SOURCE TEXT:

________________________

Investigating Wikibase

TIB research report

Dan Scott <https://dscott.ca/#i>

Associate Librarian, Laurentian University

2018-07-24

Wikibase

Open source (GPL v2 or later) project on which Wikidata is built
It scales!
- 50M items
- 5,000 properties
- 450M claims

Why Wikibase?

It exists now
Designed for collaboratively building and maintaining a dataset
Active development community
- Extensions and development efforts might be embraced
- Skills learned may be reused in other projects
Good platform for rapid prototyping

Core features built-in

Rich data model
Basic item, property, and claim editor interface
Per-page discussion and revision history
Authentication and authorization controls
Multilingual labels, descriptions, search
Self-hosting ontology
Content negotiation for per-item or bulk RDF dumps
MediaWiki API with bindings in Python, Java, JavaScript, etc
Integration with OpenRefine 3.0

SPARQL endpoint

Built on Blazegraph
Autocomplete query editor
Various visualizations (maps, graphs, etc)
Loosely coupled via RDF updates

11 built-in datatypes

External identifier	Geographic coordinates
Geographic shape	Item
Monolingual text	Point in time
Property	Quantity
String	URL
Media file*	Tabular data*

* maintained in Wikimedia Commons

Community

Channels on IRC, mailing lists, Wikidata itself, Phabricator (project management software), Discourse
- Initial response was slow: prep + unknown newbie == limited cycles?
- Weekly Technical Advice IRC Meeting worked
Docker images via docker-compose (8 images in all)

________________________

Dataset entries:
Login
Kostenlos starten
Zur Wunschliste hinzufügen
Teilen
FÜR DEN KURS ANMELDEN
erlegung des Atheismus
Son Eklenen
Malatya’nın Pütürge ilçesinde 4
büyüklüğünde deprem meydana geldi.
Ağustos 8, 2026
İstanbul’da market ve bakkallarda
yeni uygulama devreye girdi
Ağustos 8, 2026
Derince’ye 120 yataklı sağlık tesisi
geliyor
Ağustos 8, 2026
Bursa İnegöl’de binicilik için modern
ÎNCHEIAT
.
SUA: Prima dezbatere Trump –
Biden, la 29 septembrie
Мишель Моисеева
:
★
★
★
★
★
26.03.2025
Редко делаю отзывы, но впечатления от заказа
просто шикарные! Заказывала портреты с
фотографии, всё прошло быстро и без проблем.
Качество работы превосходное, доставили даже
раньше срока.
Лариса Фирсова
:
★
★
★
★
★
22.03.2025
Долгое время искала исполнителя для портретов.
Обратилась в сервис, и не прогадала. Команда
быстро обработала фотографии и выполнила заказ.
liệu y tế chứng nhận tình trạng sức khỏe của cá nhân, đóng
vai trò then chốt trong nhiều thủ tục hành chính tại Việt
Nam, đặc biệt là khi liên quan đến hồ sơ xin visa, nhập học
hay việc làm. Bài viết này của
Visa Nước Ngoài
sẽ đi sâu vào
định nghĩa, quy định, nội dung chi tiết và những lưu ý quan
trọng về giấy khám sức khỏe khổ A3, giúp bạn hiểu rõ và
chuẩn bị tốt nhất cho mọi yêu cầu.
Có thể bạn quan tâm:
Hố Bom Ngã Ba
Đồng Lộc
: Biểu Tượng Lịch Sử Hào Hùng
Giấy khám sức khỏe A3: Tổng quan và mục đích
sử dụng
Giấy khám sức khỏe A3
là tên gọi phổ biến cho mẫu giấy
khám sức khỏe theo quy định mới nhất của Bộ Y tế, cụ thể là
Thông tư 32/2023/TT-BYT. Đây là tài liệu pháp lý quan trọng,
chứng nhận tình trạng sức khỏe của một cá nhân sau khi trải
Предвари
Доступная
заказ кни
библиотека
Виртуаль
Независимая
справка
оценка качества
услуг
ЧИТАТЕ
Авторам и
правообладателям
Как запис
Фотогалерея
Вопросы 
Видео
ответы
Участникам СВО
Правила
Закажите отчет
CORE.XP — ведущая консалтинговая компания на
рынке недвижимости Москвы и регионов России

________________________

WHAT TO DO:
1 - Answer these questions from the Wikibase report above:
(a) How many claims does the report say Wikibase scales to?
(b) What is the SPARQL endpoint built on?
(c) How many Docker images are there in all?
2 - Please write what comes next in the Wikibase report, starting after its last line.

ANSWERS:
1 -
(a) 450M claims
(b) Blazegraph
(c) 8

2 -
- Images were a release behind, so I updated them

Minimal ORKG infrastructure

A data model for semantically representing scholarly communication
A scalable graph-storage backend infrastructure […] exposing a comprehensive API
User interface widgets and components for collaborative authoring and curation of the graph
Semi-automated semantic integration, search, extraction and recommendation services

Auer, Sören et al (2018). Towards an Open Research Knowledge Graph. https://doi.org/10.5281/zenodo.1157185

Wikibase for ORKG?

Data model lacks RDF for every revision
- Updated RDF is loaded every ten seconds; retain every change with provenance?
Backend is scalable, generates RDF, has an API
Authoring UI satisfies some use cases
SPARQL endpoint arguably supports semantic integration, search, and extraction
- Recommendation service (beyond autocomplete) needs work

Other Wikibase concerns

Limited support for expressing RDFS or OWL ontologies
- An ontology could be hardcoded into the RDF output
- Or support for owl:equivalentProperty, etc could follow canonicalUriProperty approach
Limited adoption by independent projects
- A showcase opportunity for ORKG?

owl:complementOf, owl:onPrperty, owl:DataProperty, owl:ObjectProperty, owl:Restriction, owl:Thing, rdf:type

ORKG observations

Premises

Current focus is on the technology stack
It is a huge amount of work to do to design, build, test, and document a full stack
Prototypes would help validate design decisions and guide implementation efforts

Open issues? (1/2)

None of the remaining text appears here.